(Text block)
One of the first things I learned in seminary is that God is not intimidated by our sin. Dr. McVey helped me explore this idea of the Incarnation as a voluntary deed. I had always assumed that God and Jesus were just doing what they had to do, begrudgingly, and Holy Spirit was left behind to sweep up the mess. How tragic that I’d understood it like that all my 48 years!

What if the Love of God was bigger than the sins of the world? Sin gets so much airtime, and the Christians give it more than anyone else. It almost seems like sin is the main thing we focus on, and what does that prioritization tell the hurting world?

What if we gave Jesus center stage, and His offensive, scandalous, raw grace was truly poured out on His people?

Why are we so stingy with love? Why do we withhold the Gospel from the people who need its radical truth the most? The lavish and abundant Truth; the Truth that is not a concept, but a person.

This grace doctrine…it is scandalous in its oozing of mercy, positively radical in its inclusion. Where has this message of the Good News BEEN all my life!? Studying the Old and New Covenants, so much comes into focus. So many questions answered.

The more I study, the more I become convinced that this sentiment by Dr. Kruger is true:

“The Christian God is interested in relationship with us, and not just relationship, but union, and not just union, but such a union that everything He is and has—all glory and fullness, all joy and beauty and unbridled life—is to be shared with us and to become as much ours as it is His. The plan from the beginning, in the Christian vision, is that God would give Himself to us, and nothing less, so that we could be filled to overflowing with the divine life.”
(End Text block)
(Data for review)
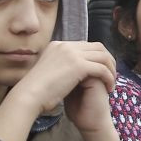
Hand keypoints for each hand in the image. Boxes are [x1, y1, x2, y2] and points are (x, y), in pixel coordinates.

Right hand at [0, 41, 117, 140]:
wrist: (29, 95)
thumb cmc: (35, 90)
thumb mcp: (46, 71)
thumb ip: (58, 67)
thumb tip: (66, 73)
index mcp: (58, 45)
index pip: (85, 46)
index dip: (97, 57)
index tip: (101, 71)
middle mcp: (66, 45)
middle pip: (98, 47)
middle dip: (108, 61)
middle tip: (111, 75)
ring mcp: (72, 54)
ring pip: (103, 56)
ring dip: (111, 69)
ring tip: (112, 83)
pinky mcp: (79, 65)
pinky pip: (102, 69)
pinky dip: (109, 78)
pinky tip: (109, 88)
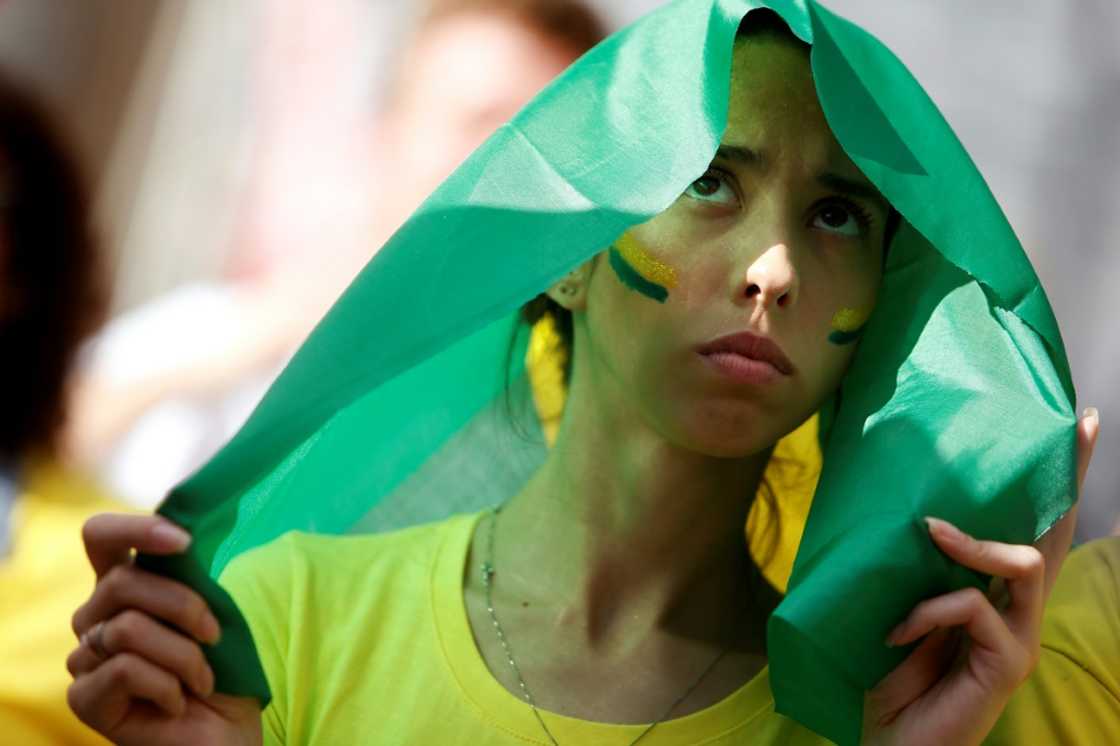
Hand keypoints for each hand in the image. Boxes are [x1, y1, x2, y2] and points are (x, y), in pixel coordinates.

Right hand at [68, 514, 261, 745]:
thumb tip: (184, 532)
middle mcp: (95, 617)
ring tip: (201, 679)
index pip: (100, 537)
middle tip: (213, 636)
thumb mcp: (212, 612)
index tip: (184, 541)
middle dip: (183, 605)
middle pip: (121, 581)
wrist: (226, 733)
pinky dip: (168, 685)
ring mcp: (85, 658)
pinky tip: (177, 703)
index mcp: (122, 587)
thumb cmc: (223, 671)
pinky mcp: (83, 698)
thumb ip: (187, 576)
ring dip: (183, 654)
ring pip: (128, 627)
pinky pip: (125, 668)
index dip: (135, 528)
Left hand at [862, 407, 1099, 745]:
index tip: (1081, 424)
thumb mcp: (896, 600)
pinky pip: (973, 608)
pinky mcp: (1007, 664)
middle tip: (1082, 428)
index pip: (1033, 527)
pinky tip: (895, 632)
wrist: (882, 737)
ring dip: (973, 544)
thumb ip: (914, 564)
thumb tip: (909, 504)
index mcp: (992, 590)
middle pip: (1055, 534)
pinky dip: (928, 611)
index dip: (1060, 480)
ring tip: (931, 531)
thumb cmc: (885, 669)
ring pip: (1025, 562)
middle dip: (1069, 480)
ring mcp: (1018, 637)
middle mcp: (1017, 609)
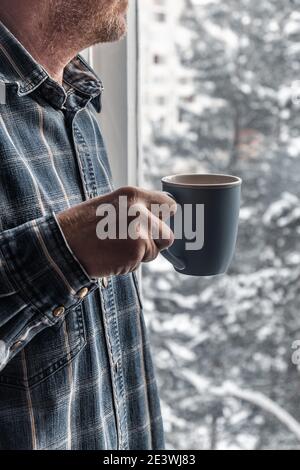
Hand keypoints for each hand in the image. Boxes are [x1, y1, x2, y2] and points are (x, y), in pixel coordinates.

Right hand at [57, 187, 176, 277]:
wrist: (63, 246)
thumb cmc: (82, 227)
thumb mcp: (110, 205)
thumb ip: (136, 208)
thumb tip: (158, 217)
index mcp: (133, 194)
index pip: (168, 204)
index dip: (164, 218)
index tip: (159, 223)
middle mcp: (141, 210)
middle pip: (167, 233)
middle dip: (155, 242)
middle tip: (133, 243)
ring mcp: (140, 231)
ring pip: (155, 250)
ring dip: (142, 254)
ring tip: (117, 249)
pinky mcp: (137, 250)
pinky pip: (142, 262)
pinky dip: (130, 264)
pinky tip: (112, 257)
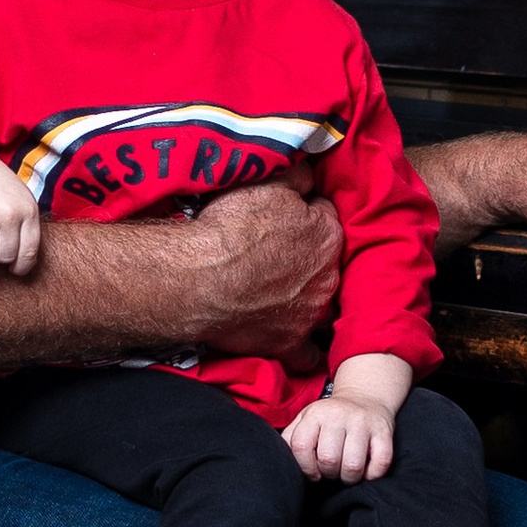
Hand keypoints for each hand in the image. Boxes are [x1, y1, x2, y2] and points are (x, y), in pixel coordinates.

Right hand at [189, 180, 344, 357]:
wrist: (198, 278)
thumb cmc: (230, 229)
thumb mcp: (266, 183)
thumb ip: (296, 176)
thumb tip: (310, 173)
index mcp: (327, 235)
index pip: (325, 216)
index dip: (304, 213)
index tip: (285, 216)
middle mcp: (328, 277)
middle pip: (325, 261)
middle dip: (308, 255)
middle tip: (276, 251)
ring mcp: (310, 314)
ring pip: (319, 303)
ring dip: (306, 296)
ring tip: (279, 290)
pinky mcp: (287, 343)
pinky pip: (308, 353)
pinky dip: (304, 348)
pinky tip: (293, 338)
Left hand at [285, 392, 394, 481]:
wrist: (366, 396)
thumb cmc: (331, 418)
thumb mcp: (306, 419)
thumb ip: (290, 437)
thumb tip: (281, 460)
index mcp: (315, 414)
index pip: (300, 447)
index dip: (305, 467)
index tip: (313, 472)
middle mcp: (338, 415)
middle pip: (328, 460)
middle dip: (329, 473)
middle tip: (333, 470)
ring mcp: (363, 423)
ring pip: (353, 466)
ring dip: (349, 478)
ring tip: (347, 472)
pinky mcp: (384, 432)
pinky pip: (379, 465)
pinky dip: (372, 475)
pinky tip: (366, 470)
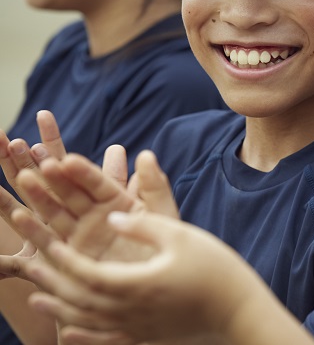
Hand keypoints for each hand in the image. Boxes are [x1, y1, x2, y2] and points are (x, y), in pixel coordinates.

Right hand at [0, 149, 178, 282]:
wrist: (154, 288)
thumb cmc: (165, 250)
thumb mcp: (161, 215)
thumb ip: (154, 186)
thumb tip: (146, 154)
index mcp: (117, 200)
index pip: (98, 182)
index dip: (83, 171)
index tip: (68, 160)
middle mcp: (95, 213)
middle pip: (70, 191)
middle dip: (54, 176)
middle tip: (37, 161)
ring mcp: (79, 233)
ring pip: (54, 210)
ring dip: (38, 196)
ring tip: (24, 178)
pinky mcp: (68, 255)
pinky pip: (47, 240)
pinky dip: (33, 228)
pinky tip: (18, 215)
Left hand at [23, 211, 263, 344]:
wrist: (238, 310)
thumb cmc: (214, 268)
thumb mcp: (181, 236)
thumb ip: (143, 225)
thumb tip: (110, 217)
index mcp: (136, 283)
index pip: (86, 273)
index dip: (64, 258)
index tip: (48, 241)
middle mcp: (129, 310)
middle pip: (79, 299)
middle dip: (53, 281)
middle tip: (32, 265)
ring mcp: (137, 328)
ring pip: (87, 322)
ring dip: (59, 309)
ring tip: (37, 297)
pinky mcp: (147, 337)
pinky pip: (106, 340)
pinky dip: (83, 335)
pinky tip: (69, 331)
(End Data for review)
● Apply what you read:
1. Answer these questions from the essay on grace:
(a) Who helped the writer explore the Incarnation as a voluntary deed?
(b) For how many years had the writer held the earlier understanding?
(c) Whose sentiment does the writer become more convinced is true?
2. Take the essay on grace further, picking up after its final sentence.
The records are separate material and have no connection to the essay on grace.

● Answers to the exercise:
1.
(a) Dr. McVey
(b) 48 years
(c) Dr. Kruger's

2.
— C. Baxter Kruger (Jesus and the Undoing of Adam)

We are so afraid that we will lose the moral superiority that took 2,000 + years to hone. Two-thousand years of making rules in this religion to keep out the riif-raff. I grew up so sure I had it all figured out, before I asked God to take me deeper. I was so sure I knew all of the main things. I knew where the right side to stand was on every issue. The “biblical” stand. The 10 Commandment Stand. I expected God to basically confirm that I was right, and conform to my preconceived notions.

Here’s how I previously and unwittingly ‘loved’ people – how I thought it all worked: Jesus wants to love you, but you have to get your act together. You are wrong about your lifestyle / choices / world view, and sorry, but there is not hope for you if you don’t tow the line, Buddy.

Just tow the line.

Much like a game of Red Rover, society requires you to pick a side or be picked by a side, link arms with similarly-minded brethren, and make sure that when the opposing side sends someone to run up against the chain, no one gets through.

Except that when we do that as believers, no one gets through. No one gets to change sides to the team that is destined to win.

Grace gets lost to the object of the game.

Jesus said “Red Rover, Red Rover, let whomsoever come over!” (I am paraphrasing, obviously.)

Throughout the lessons at Global Grace Seminary, Abba wrecked my heart with compassion for the people and groups I previously considered unreachable. I’ve had a ‘soul oil change’ – the material presented in class releasing Heavenly fragrance all day long, staining my Spirit for the One it longs for.

I had to make my own quality decision as I drew closer to the completion of Course I. Either God is a sadist that creates beautiful things so that He can torture them, or He is indeed Love, and there is no room for cruelty in 100-proof Love. To know His true nature is to look to His Son, Jesus – who is most certainly not sitting on a rock somewhere being pensive, but is loving His kids in a way many consider heretical and all consider radical. In Jesus is where I find what God looks like in ‘real time’ – His nature.

It’s really just so simple. It’s so simple, yet 2,000 years of man ‘helping’ theology along have diluted the whole point of the Gospel. Worse, it’s been used to divide us all.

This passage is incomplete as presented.